Quitting smoking can reverse cancer risk

Date: 15 February 2020 Tags: Miscellaneous


 A study published in the journal Nature says quitting can help reverse the potential risk by replenishing the cells that can actually resemble those of a person who has never smoked.



A human body is structured to bear damage, but only for some time. A cigarette has 60 carcinogens that can damage or mutate DNA in the human body, and can cause 1,000 to 10,000 mutations per cell.



  • The researchers identified “driver mutations” as being more frequent in people smoking or with a history of smoking.

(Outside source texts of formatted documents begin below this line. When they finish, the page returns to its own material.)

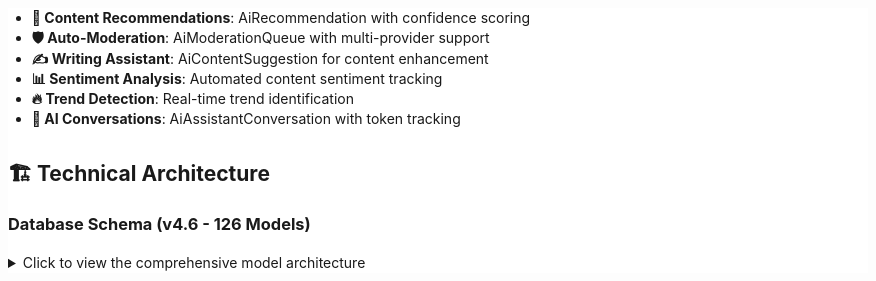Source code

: - **🎯 Content Recommendations**: AiRecommendation with confidence scoring
- **🛡️ Auto-Moderation**: AiModerationQueue with multi-provider support
- **✍️ Writing Assistant**: AiContentSuggestion for content enhancement
- **📊 Sentiment Analysis**: Automated content sentiment tracking
- **🔥 Trend Detection**: Real-time trend identification
- **💬 AI Conversations**: AiAssistantConversation with token tracking

</details>

## 🏗️ Technical Architecture

### Database Schema (v4.6 - 126 Models)

<details>
<summary>Click to view the comprehensive model architecture</summary>

```mermaid
graph TB
    subgraph "Core Models"
        User[User - 70+ relations]
        Profile[Profile]
        Account[Account]
        Session[Session]
    end
    
    subgraph "Content Models"
        Post[Post - 9 types]
        Comment[Comment - 5 levels]
        Tag[Tag]
        Category[Category]
    end
    
    subgraph "Gamification"
        Achievement[Achievement - 8 tiers]
        Quest[Quest - 8 types]
        UserBalance[UserBalance]
        Trade[Trade - 7 statuses]
    end
    
    subgraph "YouTube"
        YoutubeChannel[YoutubeChannel]
        WatchParty[WatchParty]
        VideoClip[VideoClip]
    end
    
    subgraph "Monetization"
        FanFunding[FanFunding]
        CreatorPayout[CreatorPayout]
        RevenueShare[RevenueShare]
    end
    
    User --> Profile
    User --> Post
    User --> Comment
    User --> Achievement
    User --> UserBalance
    Post --> Comment
    Post --> Tag
    User --> YoutubeChannel
```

  • Driver mutation is like a biochemical causing cell to mutate and lead to cancer. The key finding was that gradually the cell mutation burden in ex-smokers becomes similar to that of non-smokers.

  • Ex-smokers have many cells with lots of mutations that non-smokers don’t have, but importantly a large fraction of the cells (up to 40%) don’t have mutations — meaning healthy cells are gradually replacing the mutated or damaged cells.

  • By stopping smoking in middle age or earlier, smokers avoid most of the risk of tobacco-associated lung cancer. This benefit begins to emerge almost immediately and accrues steadily with time.

  • The key message from the research is that stopping smoking, at any age, is important and rapidly reduces risk of getting lung cancer. Emphysema if caused, however, is irreversible.

Effects of smoking

  • The constant damage to the cells lining the airway and lungs can lead to cancers in the lungs, oesophagus, larynx and pharynx.

  • Lung cancer is the most common, and 80-90% deaths due to it are attributed to tobacco, the study found. Chemicals in cigarette can also enter the bloodstream and affect multiple organs.

  • It can also cause cancer in the liver, pancreas, stomach, kidney and blood, but these are rare. Smoking also causes emphysema, damage of air sacs in lungs, which is irreversible.